Dataset records
########
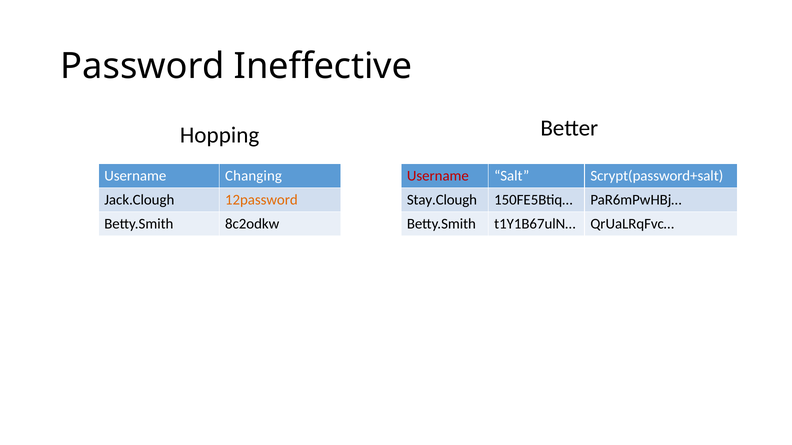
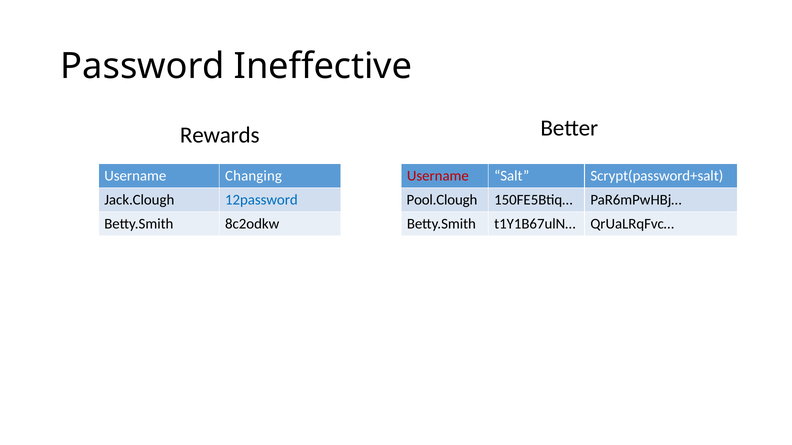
Hopping: Hopping -> Rewards
12password colour: orange -> blue
Stay.Clough: Stay.Clough -> Pool.Clough
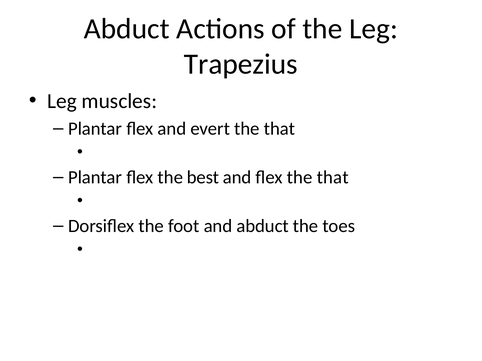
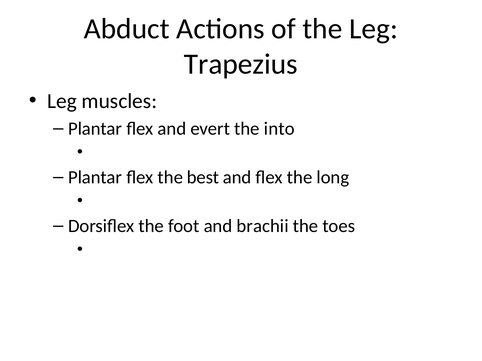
evert the that: that -> into
flex the that: that -> long
and abduct: abduct -> brachii
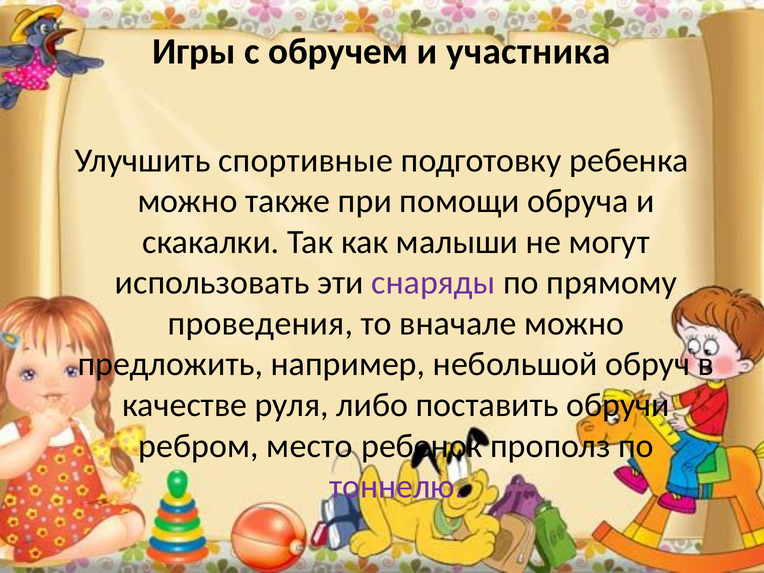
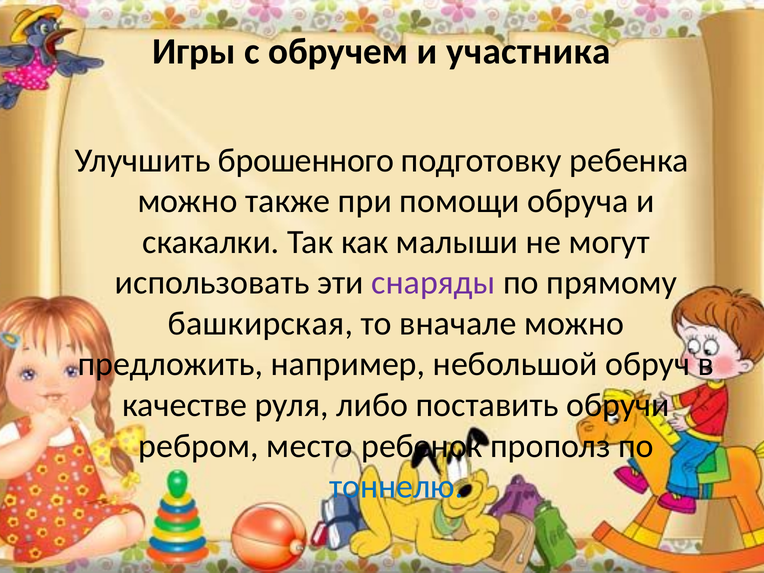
спортивные: спортивные -> брошенного
проведения: проведения -> башкирская
тоннелю colour: purple -> blue
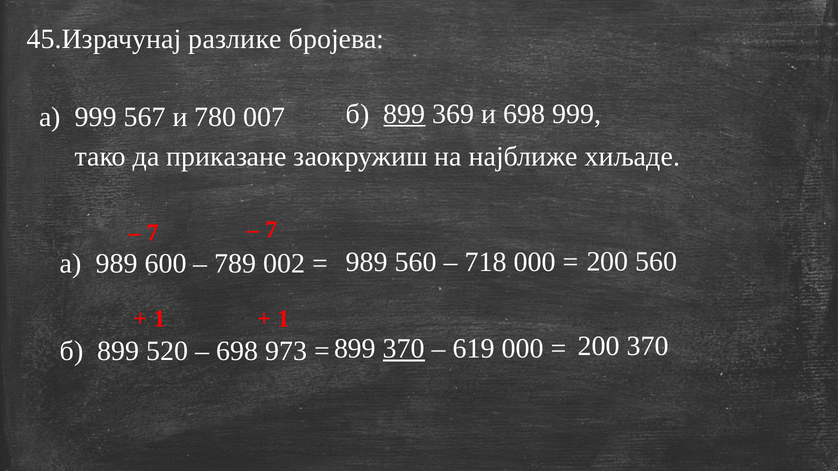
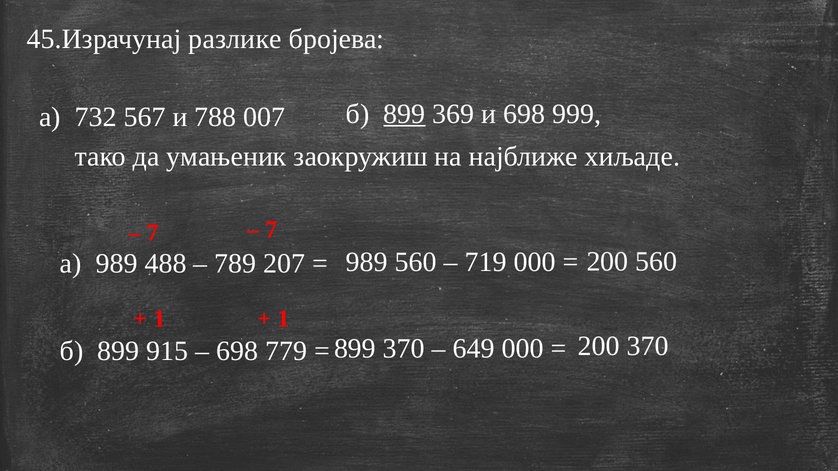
а 999: 999 -> 732
780: 780 -> 788
приказане: приказане -> умањеник
718: 718 -> 719
600: 600 -> 488
002: 002 -> 207
520: 520 -> 915
973: 973 -> 779
370 at (404, 349) underline: present -> none
619: 619 -> 649
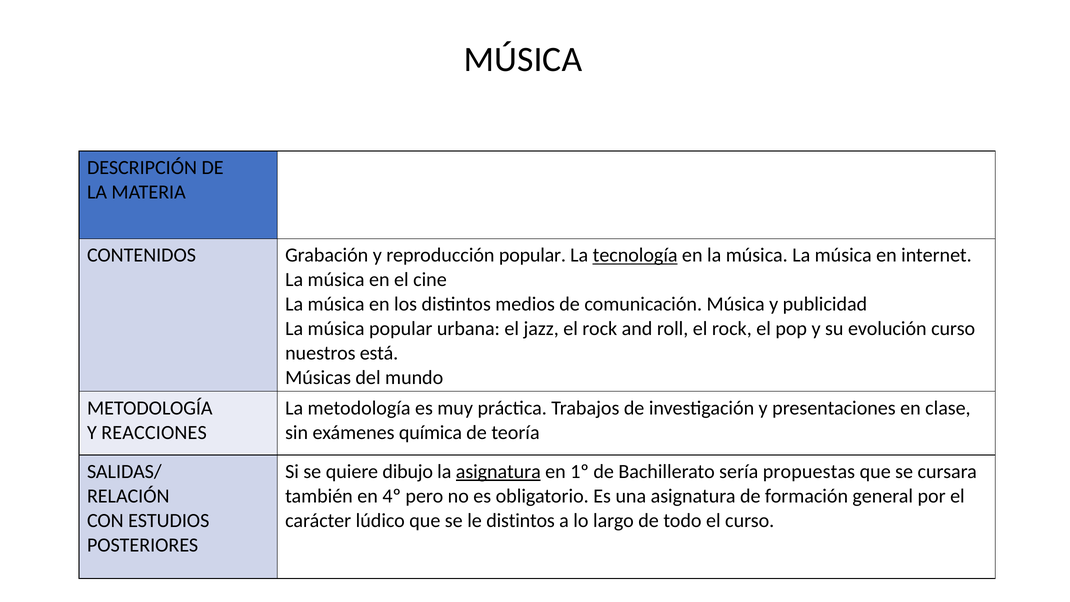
########
**Problem**
Convert every line of the listing above into a JSON list of strings, one string per line, with blank lines and the pictures left out.

**Answer**
[
  "Hopping: Hopping -> Rewards",
  "12password colour: orange -> blue",
  "Stay.Clough: Stay.Clough -> Pool.Clough",
  "evert the that: that -> into",
  "flex the that: that -> long",
  "and abduct: abduct -> brachii",
  "спортивные: спортивные -> брошенного",
  "проведения: проведения -> башкирская",
  "тоннелю colour: purple -> blue",
  "а 999: 999 -> 732",
  "780: 780 -> 788",
  "приказане: приказане -> умањеник",
  "718: 718 -> 719",
  "600: 600 -> 488",
  "002: 002 -> 207",
  "520: 520 -> 915",
  "973: 973 -> 779",
  "370 at (404, 349) underline: present -> none",
  "619: 619 -> 649"
]